▶ Problem
In the article on selling defaulting bank loans, swap "vulture funds" out for "investment funds" and give the stretch from "Ross Maguire: Borrowers" through "civilised, be stopped." again with that change.

#### Document segment

Ross Maguire: Borrowers have little to fear from vulture funds

Passing unsustainable bank debt burden to another generation will not help

Permanent TSB (PTSB) intends to sell a large portfolio of defaulting loans. Given the huge size of the portfolio it is inevitable that the buyer will be a fund. Photograph: Alan Betson

Permanent TSB (PTSB) intends to sell a large portfolio of defaulting loans. Given the huge size of the portfolio it is inevitable that the buyer will be a fund. Photograph: Alan Betson

 

The argument is simple. State-owned banks, and therefore the State itself, intend to sacrifice ordinary people (aka honest, but defaulting borrowers) by abandoning them to unregulated vulture funds who will gouge them for super profits. This must, in the name of all that is decent and civilised, be stopped.

Let’s look at the facts. Permanent TSB (PTSB) intends to sell a large portfolio of defaulting loans. Given the huge size of the portfolio it is inevitable that the buyer will be a fund. These funds invest on behalf of pensioners, universities, charities and others and look for opportunities across the globe. Distressed debt is an opportunity.

PTSB needs to sell these loans because of the negative effect they have on its balance sheet. It is important to understand that every defaulting loan severely inhibits a bank’s ability to lend. The bank could continue to wait it out hoping that things will improve – but PTSB has been waiting for a decade.

It no longer makes economic sense to keep going as is. The sale is a financial imperative.

########
#### Material

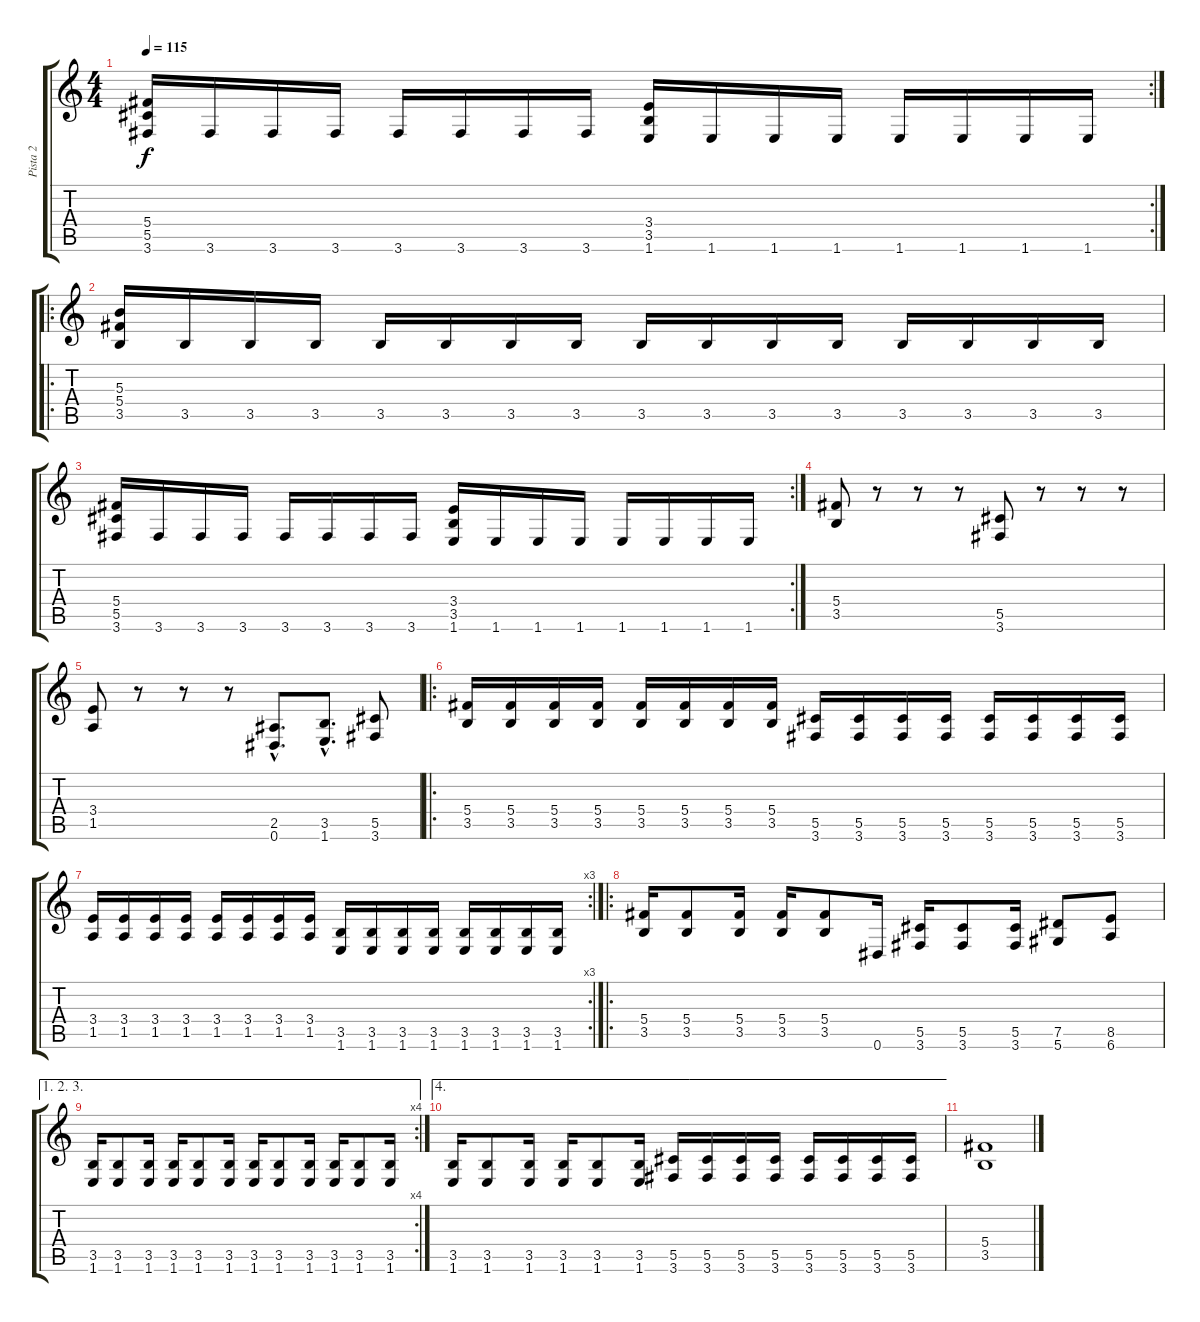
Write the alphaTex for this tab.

########

▶ Complete answer
Ross Maguire: Borrowers have little to fear from investment funds

Passing unsustainable bank debt burden to another generation will not help

Permanent TSB (PTSB) intends to sell a large portfolio of defaulting loans. Given the huge size of the portfolio it is inevitable that the buyer will be a fund. Photograph: Alan Betson

Permanent TSB (PTSB) intends to sell a large portfolio of defaulting loans. Given the huge size of the portfolio it is inevitable that the buyer will be a fund. Photograph: Alan Betson

 

The argument is simple. State-owned banks, and therefore the State itself, intend to sacrifice ordinary people (aka honest, but defaulting borrowers) by abandoning them to unregulated investment funds who will gouge them for super profits. This must, in the name of all that is decent and civilised, be stopped.